McGill Properties wants to restructure the tax increment financing agreement for its Greenbriar Crossing development in Parma Heights, without which the company may be unable to proceed with construction.

Although the proposed regional fire district has dwindled from seven cities to two, Mayor Zanotti of Parma Heights intends to proceed with the concept. He hopes that Parma and Parma Heights will be ready to implement the plan in January 2010.

The proposed seven-city joint fire district is down to two communities now that Brook Park has pulled out of the the study. The Cities of Parma and Parma Heights are the only remaining participants.

This year, 11 businesses in Parma Heights participated in a storefront renovation program offered by the First Suburbs Development Council.

Parma Heights City Council passed a tax increment financing agreement for the Greenbriar Crossing development at West 130th Street and Pearl Road. The agreement also requires the approval of the Parma Board of Education.

Parma Heights City Council will be asked to approve a tax increment financing package for the Greenbrier Crossing development at Pearl Road and West 130th Street.

The City of Parma Heights is suing Matt McGill of the McGill Property Group over the poor conditions at the site of the planned Greenbriar Crossing development.

In addition to the other projects mentioned earlier, the Ohio capital budget bill includes $500,000 for lakefront development in Euclid.

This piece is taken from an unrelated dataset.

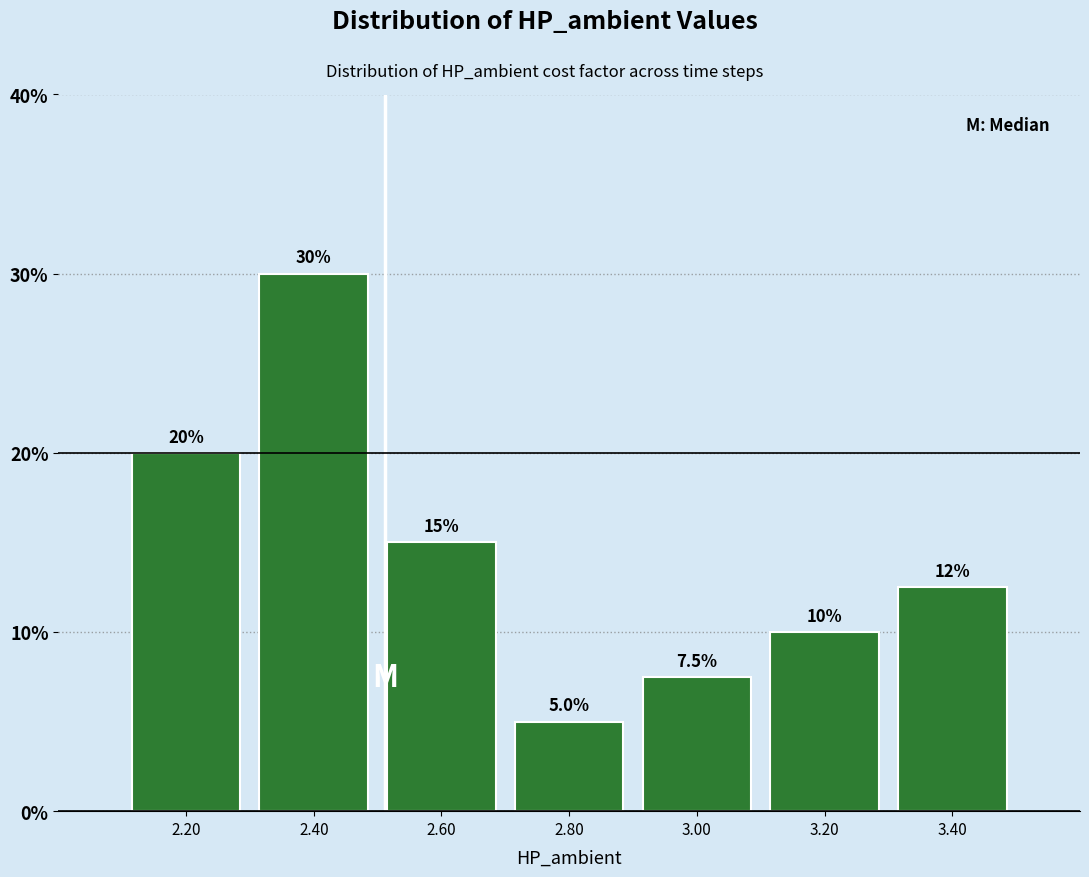

Over which range of the x-axis is the bar tallest?

2.3 to 2.5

Update: the bill also includes $150,000 for the renovation of League Park, $100,000 for the redesign of the Euclid Beach Pier, and $15,000 for the completion of a walking trail in Parma Heights.

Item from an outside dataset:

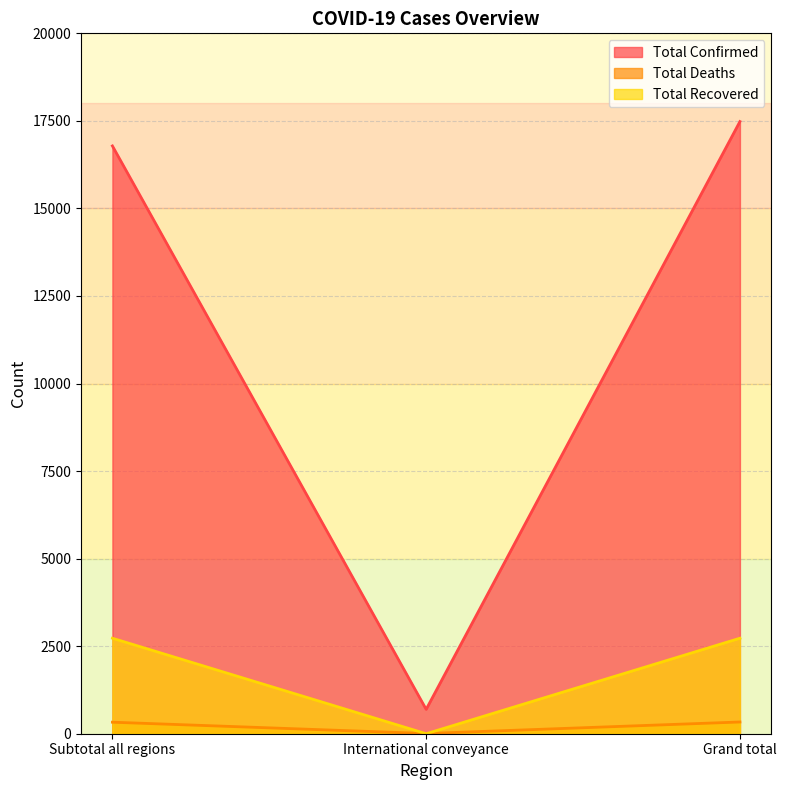

Reading left to right, extract all data points from this chart.

Total Confirmed: Subtotal all regions=16785	International conveyance=696	Grand total=17481
Total Deaths: Subtotal all regions=329	International conveyance=6	Grand total=335
Total Recovered: Subtotal all regions=2727	International conveyance=0	Grand total=2727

Parma Heights officials are unhappy with the condition of the Greenbrier Crossing construction site at Pearl Road and West 130th Street.

The City of Parma Heights will build a walking path in Greenbrier Commons. The construction, funded by a $100,000 Community Development Block Grant, should be completed by mid-June.

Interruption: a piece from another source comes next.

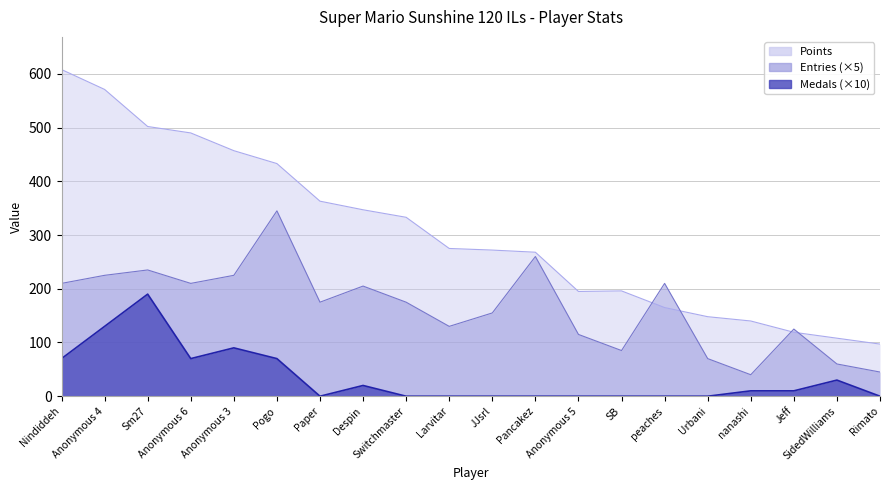

Does the chart display data point markers on the line(s)?

No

Demolition of the partially-built Cornerstone project at Pearl Road and West 130th Street is underway. Work should be completed in 30 to 40 days. Parma Heights City Council approved the preliminary development plan for Greenbriar Crossing, which will be built on the site, and the City's Planning Commission will review the final development plan this week.

Neighbors of Greenbriar Crossing in Parma Heights are concerned that the proposed residential and retail development will increase runoff and traffic problems. The project is under review by the Parma Heights Planning Commission.

Several municipalities in Cuyahoga County are attempting to address stormwater issues in different ways:

Meanwhile, grass-roots efforts are spurring different approaches as illustrated by South Euclid's and Broadview Heights' examination of "green infrastructure" methods such as rain barrels and Brecksville's construction of a stormwater facility.

With funding in place, work on the first phase of the Big Creek Watershed Management Plan is beginning. It's expected to continue through spring 2008.

Ryan Homes will build 147 houses and condominiums at Greenbriar Crossing, the former Cornerstone development in Parma Heights now owned by the McGill Property Group. McGill will also renovate the existing 150,000 square foot retail building on the site.

Mayor DePiero of Parma feels that the Census Bureau population estimates overstate the City's loss of population.

Demolition of the partially-constructed Cornerstone development is underway in Parma Heights. The McGill Property Group has not submitted final plans for the development of the site at Pearl Road and West 130th Street, but preliminary plans call for up to 150 residential units in single family homes and townhouses and a small amount of retail.

Three cities may work together to upgrade traffic signals along an 11 mile stretch of Pearl Road. Middleburg Heights and Strongsville have approved the project, but Parma Heights is worried about funding its $42,000 portion of the project. 80% of the $1.9 million project was funded by federal CMAQ dollars.

Mayor Zanotti of Parma Heights wants City Council to pass legislation that would allow the City to repair the exteriors of abandoned homes that are in foreclosure. The cost of repairs would be assessed to the property owner.